Jerome Real Estate Developer and Banker Richard Traill [otd 01/19]

Jerome developer Richard H. Traill was born on January 19, 1858 in Belleville, Canada, about 110 miles east of Toronto. He attended the Ontario College of Pharmacy in Toronto, graduating in 1876. Traill immediately moved to Chicago, where he operated drug stores in and around the city for over thirty years.
Drug store, ca 1905. Library of Congress.

Then recurring illness led him to look toward the West in hopes of finding a more healthful environment. Naturally, he also looked for favorable business prospects. At about the same time, the "North Side Tract" opened in Idaho. The Tract was located on the north side of the Snake River Canyon, across from Twin Falls.

In 1907, tract developers selected town sites to serve the plots they planned to provide with water. Jerome, located roughly sixteen miles south of Shoshone, was one such site. They began selling town lots at the end of September, 1907.

Ira Perrine [blog, May 7] had been cultivating investors in Chicago at least as early as an irrigation congress held there in November 1900. Although we do not know the specific connection, Traill liquidated his Chicago assets in 1907, and invested in ranch land and other real estate in the Jerome area.

The following year, Traill became a Director of the Gooding State Bank in Jerome. The fact that water first flowed into the North Side Canal during the year surely must have given his real estate investments a major boost.

In an interview reported (March 4, 1909) in the Idaho Statesman, Boise, Traill said, “Jerome is a wonderful town. It exemplifies to a nicety the push and enterprise of the west.”
North Side Canal, Milner Dam in the background.
Library of Congress.

Appointed as an agent for the State Land Board in 1909, Traill continued in that position for the following five years or so. Coincidentally, 1909 was a banner year for Jerome: The settlement was incorporated as a village, and a branch railroad connected the town to the main Oregon Short Line tracks at Gooding.

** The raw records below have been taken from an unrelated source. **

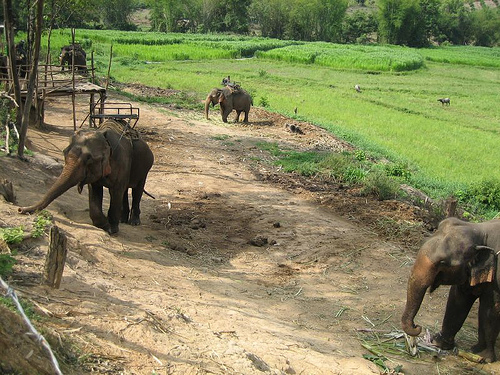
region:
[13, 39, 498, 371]
Four elephants standing in the dirt.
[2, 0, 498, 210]
Farmland in the background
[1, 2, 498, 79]
Trees lining the area.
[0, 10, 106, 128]
A small dilipitated fort.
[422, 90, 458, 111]
Farm animal in the grass.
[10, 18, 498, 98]
Thick green tall grass.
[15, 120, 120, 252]
The elephants trunk is long.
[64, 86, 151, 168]
An elephant rider seat.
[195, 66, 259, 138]
Third elephant out of four.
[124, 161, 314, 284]
An area of elephant poop.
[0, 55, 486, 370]
elephants walking in dirt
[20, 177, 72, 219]
an elephant trunk resting on the ground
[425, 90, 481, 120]
an animal standing in the grass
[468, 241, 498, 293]
a large floppy ear on the elephant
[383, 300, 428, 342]
a trunk grasping bamboo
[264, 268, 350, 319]
sticks scattered on the ground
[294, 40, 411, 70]
tall green grass growing nearby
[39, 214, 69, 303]
a large wooden stump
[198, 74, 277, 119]
an elephant with a pack on the back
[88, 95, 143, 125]
a wooden bench on the back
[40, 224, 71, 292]
brown wood sticking out of the ground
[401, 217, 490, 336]
elephant has a long trunk that is curved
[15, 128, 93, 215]
elephant's trunk is stretched out long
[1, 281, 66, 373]
part of a barbed wire fence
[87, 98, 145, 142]
saddle on the elephant's back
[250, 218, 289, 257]
big brown lumps on the ground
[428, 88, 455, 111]
small animal out in the field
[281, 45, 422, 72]
grass in the field is thick and green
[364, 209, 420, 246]
grass is dying on the ground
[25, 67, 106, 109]
open wooden deck on stilts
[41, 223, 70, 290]
A tree stump in the ground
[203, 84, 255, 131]
An elephant on the hill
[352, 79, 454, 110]
Animals in the grass field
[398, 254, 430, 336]
The trunk of the elephant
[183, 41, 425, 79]
the tall grass in the field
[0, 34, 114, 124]
A baclony made of wood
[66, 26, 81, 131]
a long tree branch on the baclony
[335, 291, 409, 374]
Grass in the girt hill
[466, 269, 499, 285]
the dirt on the elephants ear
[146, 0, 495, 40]
The trees behind the tall grass field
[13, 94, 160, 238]
The elephant has a black seat on its back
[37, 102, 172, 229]
The elephant is grey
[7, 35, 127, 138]
A platform out of sticks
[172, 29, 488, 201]
The field is green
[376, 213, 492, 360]
The elephant is eating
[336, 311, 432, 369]
Green and brown leaves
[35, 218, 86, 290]
Brown tree trunk in the dirt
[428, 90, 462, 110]
Water buffalo in the grass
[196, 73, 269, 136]
The elephant is walking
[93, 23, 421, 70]
The grass is tall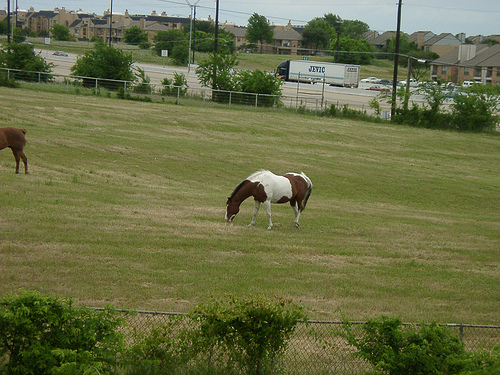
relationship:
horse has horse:
[223, 167, 313, 231] [223, 167, 313, 231]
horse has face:
[217, 164, 317, 230] [226, 195, 237, 227]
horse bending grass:
[217, 164, 317, 230] [0, 82, 500, 373]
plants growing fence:
[1, 290, 498, 372] [6, 294, 498, 374]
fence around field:
[301, 329, 336, 364] [303, 296, 345, 365]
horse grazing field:
[223, 167, 313, 231] [234, 227, 334, 262]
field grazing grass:
[1, 79, 493, 324] [54, 106, 172, 175]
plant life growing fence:
[6, 297, 498, 374] [6, 294, 498, 374]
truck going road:
[274, 57, 362, 89] [0, 49, 500, 133]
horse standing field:
[217, 164, 317, 230] [1, 79, 493, 324]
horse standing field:
[223, 167, 313, 231] [73, 104, 188, 256]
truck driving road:
[274, 57, 362, 89] [36, 42, 499, 127]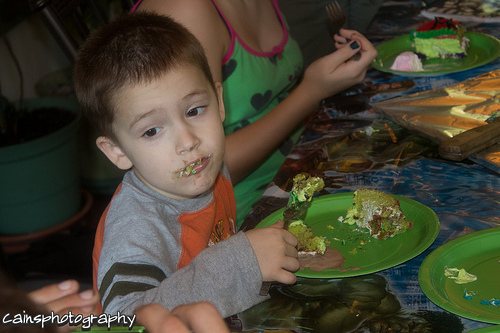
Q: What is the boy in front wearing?
A: Grey and orange shirt.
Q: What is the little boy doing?
A: Eating cake.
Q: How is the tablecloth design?
A: Movie theme prints.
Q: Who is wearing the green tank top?
A: Woman next to front boy.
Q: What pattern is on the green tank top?
A: Hearts.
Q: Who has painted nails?
A: Woman in green tank top.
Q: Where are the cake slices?
A: On round green plates.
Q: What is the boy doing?
A: Eating.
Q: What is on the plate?
A: A piece of cake.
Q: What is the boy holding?
A: Fork.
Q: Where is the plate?
A: On a table.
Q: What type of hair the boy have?
A: Short brown hair.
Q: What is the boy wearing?
A: Grey and orange color t shirt.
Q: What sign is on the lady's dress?
A: Love sign.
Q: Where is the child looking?
A: Looking Photographer.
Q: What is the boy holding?
A: A fork.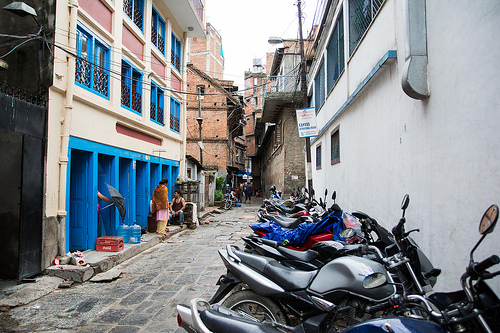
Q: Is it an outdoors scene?
A: Yes, it is outdoors.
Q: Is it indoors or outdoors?
A: It is outdoors.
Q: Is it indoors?
A: No, it is outdoors.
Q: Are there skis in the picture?
A: No, there are no skis.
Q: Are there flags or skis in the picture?
A: No, there are no skis or flags.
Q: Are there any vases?
A: No, there are no vases.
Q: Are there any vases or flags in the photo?
A: No, there are no vases or flags.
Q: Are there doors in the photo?
A: Yes, there is a door.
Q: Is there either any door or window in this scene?
A: Yes, there is a door.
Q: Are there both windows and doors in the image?
A: Yes, there are both a door and a window.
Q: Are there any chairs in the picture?
A: No, there are no chairs.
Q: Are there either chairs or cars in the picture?
A: No, there are no chairs or cars.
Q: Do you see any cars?
A: No, there are no cars.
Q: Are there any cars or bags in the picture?
A: No, there are no cars or bags.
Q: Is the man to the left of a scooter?
A: No, the man is to the left of a motorcycle.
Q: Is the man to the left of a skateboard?
A: No, the man is to the left of a motorcycle.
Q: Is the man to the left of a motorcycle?
A: Yes, the man is to the left of a motorcycle.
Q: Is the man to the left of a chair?
A: No, the man is to the left of a motorcycle.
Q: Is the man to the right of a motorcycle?
A: No, the man is to the left of a motorcycle.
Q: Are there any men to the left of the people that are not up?
A: Yes, there is a man to the left of the people.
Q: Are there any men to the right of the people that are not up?
A: No, the man is to the left of the people.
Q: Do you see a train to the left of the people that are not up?
A: No, there is a man to the left of the people.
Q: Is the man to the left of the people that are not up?
A: Yes, the man is to the left of the people.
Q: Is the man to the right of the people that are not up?
A: No, the man is to the left of the people.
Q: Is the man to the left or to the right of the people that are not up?
A: The man is to the left of the people.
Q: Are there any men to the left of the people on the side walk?
A: Yes, there is a man to the left of the people.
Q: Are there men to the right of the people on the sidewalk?
A: No, the man is to the left of the people.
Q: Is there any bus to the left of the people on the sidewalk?
A: No, there is a man to the left of the people.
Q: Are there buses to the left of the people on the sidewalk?
A: No, there is a man to the left of the people.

Although his biography does not specifically mention the property, it’s possible that Traill helped finance the North Side Inn. A “mission” or “California” style hotel, developers hurried the structure to completion to provide accommodations for the surge in traffic expected with the arrival of the railroad.

For a time after 1910, Traill took an active role in running one of his ranch properties. In 1914, Idaho’s governor appointed him to represent the Jerome area at a National Farmers’ Congress held in Fort Worth Texas. However, in late 1918, he returned to the real estate business in Jerome.

In 1920, Traill represented Jerome County in the state convention of the Republican Party. That same year, he helped organize the Jerome Chamber of Commerce, and became one of its first Directors.

He later moved to Los Angeles, California to live with one of his daughters and son-in-law. He died there in June 1940.
                                                                                 
References: [French], [Hawley]
“Banking and Financial Notes: Western States,” The Bankers Magazine, Vol. 77,  (July- December, 1908).
Blair Koch, “The North Side Inn to Rise Again,” Press Release, Crossroads Point Business Center, Jerome (June 22, 2008).